Di seguito gli interventi pubblicati in questa sezione, in ordine cronologico.
Lettera di un appassionato
Salve amici di Scacchierando,
Vorrei scusarmi se mi prendo la libertà di venire al dunque di questa lettera saltando i convenevoli ed i complimenti di sorta (fra l’altro impliciti nel fatto che abbia creduto di rivolgermi proprio qui!), ma la questione che intendo porvi mi preme: si può cominciare a giocare seriamente a scacchi a 25 anni suonati?
Breve flashback esplicativo: il mio primo contatto con torri e cavalli avviene in tenera età, ma si limita al mero apprendimento (per di più autodidatta) delle regole, applicate meccanicamente, senza gioia e creatività.
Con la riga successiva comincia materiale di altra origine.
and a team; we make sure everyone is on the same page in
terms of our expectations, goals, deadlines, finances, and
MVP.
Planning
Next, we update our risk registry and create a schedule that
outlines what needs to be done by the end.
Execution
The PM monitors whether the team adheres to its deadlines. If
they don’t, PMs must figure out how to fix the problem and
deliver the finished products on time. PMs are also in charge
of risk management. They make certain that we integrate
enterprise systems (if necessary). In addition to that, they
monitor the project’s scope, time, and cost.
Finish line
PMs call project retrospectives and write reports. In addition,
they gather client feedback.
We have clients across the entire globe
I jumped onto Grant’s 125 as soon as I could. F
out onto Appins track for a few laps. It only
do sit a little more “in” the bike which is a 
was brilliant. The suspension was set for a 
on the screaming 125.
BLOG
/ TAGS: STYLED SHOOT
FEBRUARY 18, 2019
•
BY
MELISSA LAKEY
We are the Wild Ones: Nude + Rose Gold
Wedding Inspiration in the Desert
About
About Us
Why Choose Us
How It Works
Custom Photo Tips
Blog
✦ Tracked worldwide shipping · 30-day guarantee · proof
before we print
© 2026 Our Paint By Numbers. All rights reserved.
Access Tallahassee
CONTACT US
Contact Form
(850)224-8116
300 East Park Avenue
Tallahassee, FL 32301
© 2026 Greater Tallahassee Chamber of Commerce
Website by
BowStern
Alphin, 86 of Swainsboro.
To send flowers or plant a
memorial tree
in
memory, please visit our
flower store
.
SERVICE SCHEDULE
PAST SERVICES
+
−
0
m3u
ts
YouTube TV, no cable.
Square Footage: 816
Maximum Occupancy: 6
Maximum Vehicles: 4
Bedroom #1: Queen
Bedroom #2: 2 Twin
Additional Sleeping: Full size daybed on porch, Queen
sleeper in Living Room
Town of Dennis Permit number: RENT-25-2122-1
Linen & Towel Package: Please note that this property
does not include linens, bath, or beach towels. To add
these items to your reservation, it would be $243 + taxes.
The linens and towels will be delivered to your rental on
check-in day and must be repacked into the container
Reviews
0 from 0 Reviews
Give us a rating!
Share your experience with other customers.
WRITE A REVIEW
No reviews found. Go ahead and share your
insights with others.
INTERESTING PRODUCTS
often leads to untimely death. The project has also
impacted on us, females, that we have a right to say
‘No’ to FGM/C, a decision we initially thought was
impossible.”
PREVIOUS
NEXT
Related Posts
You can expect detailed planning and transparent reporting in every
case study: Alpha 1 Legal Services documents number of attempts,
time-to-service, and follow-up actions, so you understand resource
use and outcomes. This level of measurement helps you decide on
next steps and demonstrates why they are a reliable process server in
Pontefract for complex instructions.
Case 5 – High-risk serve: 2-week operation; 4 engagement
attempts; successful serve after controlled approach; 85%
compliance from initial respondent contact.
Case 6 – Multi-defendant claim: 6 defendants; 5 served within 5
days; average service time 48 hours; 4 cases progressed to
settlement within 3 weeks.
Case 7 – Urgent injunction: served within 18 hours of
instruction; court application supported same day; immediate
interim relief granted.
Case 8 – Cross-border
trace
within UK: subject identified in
Vuoi che non avessi un riferimento capace di innescare in me la scintilla della passione, vuoi fattori di natura più o meno contingente, quegli scacchi da allora restarono a prender polvere per quasi vent’anni, salvo sporadiche quanto sterili partite improvvisate con amici eufemisticamente arruginiti (“come si muoveva il cavallo?”, “Vicino alle torri ci vanno gli alfieri?” tanto per rendere l’idea...).
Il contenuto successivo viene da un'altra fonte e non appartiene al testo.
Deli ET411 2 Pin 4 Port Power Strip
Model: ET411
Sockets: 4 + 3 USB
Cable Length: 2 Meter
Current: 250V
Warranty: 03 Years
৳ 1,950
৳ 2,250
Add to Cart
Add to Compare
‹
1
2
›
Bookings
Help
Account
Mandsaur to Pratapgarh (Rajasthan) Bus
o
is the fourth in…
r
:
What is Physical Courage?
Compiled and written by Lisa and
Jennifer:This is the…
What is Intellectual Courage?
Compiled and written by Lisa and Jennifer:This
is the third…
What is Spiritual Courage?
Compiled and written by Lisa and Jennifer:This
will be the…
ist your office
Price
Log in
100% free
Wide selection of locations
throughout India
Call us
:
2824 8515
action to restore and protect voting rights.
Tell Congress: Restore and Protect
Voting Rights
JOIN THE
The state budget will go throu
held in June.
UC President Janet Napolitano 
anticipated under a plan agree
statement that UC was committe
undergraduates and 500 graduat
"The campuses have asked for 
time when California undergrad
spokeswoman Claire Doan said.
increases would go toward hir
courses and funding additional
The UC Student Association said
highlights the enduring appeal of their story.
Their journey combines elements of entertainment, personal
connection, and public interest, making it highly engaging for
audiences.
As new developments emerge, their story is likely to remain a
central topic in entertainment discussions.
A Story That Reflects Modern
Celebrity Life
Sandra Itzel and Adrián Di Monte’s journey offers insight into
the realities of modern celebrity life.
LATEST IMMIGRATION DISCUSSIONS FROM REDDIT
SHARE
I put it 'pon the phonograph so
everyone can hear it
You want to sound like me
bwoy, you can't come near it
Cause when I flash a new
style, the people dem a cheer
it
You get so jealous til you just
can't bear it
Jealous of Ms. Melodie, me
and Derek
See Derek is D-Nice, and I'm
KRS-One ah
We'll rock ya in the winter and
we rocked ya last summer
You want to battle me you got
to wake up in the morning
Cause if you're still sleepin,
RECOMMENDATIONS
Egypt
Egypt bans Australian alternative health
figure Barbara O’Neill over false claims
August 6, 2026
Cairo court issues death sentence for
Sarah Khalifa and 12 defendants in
Poi, chissà come, qualcosa si è acceso. Improvvisamente, ma irresistibilmente. Ormai adulto, ormai non più studente, ormai alle prese con le beghe e gli impegni della vita quotidiana e lavorativa, ho scoperto un mondo per me magicamente nuovo, di cui sono rimasto sconvolgentemente affascinato. E così, ad un età che per uno scacchista dovrebbe segnare la piena e raggiunta maturità, io mi ritrovo voracemente alla ricera di conoscenze ed esercizio. Con un velo di pudore, confesso di ritrovarmi, sull’autobus affollato del mattino che mi porta al lavoro, perso nello studio di questa o quella variante di apertura, fra lo sguardo incuriosito se non sottilmente ironico degli altri pendolari; di suscitare ormai da un po’ la preoccupazione di amici e parenti, che mi guardano, con aria interrogativa, passare ore del mio prezioso tempo libero curvo su una scacchiera o a spremere le meningi di fronte al Pc, ansioso di mettere al vaglio di Fritz i miei ultimi, appena percettibili progressi; di sorprendermi ad ammirare, come si ammira un quadro o una scultura, questa o quella partita di Kasparov o Tal.
Sono sincero: a volte mi sembra semplicemente assurdo e ridicolo tutto questo. C’è una voce dentro di me che mi invita a lasciar perdere, ricordandomi che il tempo per dedicarsi a questo gioco staordinario con
tanta tenacia e dedizione è passato per sempre e che un futuro agonistico, se anche non troppo ambizioso, per chi fino a 25 anni non aveva mai neppure sentito parlare di ELO, è pura delirante fantasia. E non mi aiuta il fatto di essere solo in questo percorso (che si prospetta inoltre molto lungo), di non sapere neppure da dove cominciare un cammino del quale ho la spiacevole sensazione di aver confuso l’arrivo con la partenza, se non altro in termini cronologici.
Per tutte queste ragioni (e per dar sfogo a pensieri ricorrenti), chiedo a voi un parere spassionato: ha senso, a 25 anni, porsi l’obiettivo di divenire un rispettabile giocatore da torneo (chessò, un 3N, lasciando ragionevolmente da parte ambizioni velleitarie) a questa età o piuttosto è meglio che mi rassegni all’idea che gli scacchi ormai non possono che essere per chi ne è stato così a lungo totalmente ignorante, al più un diversivo a tempo perso?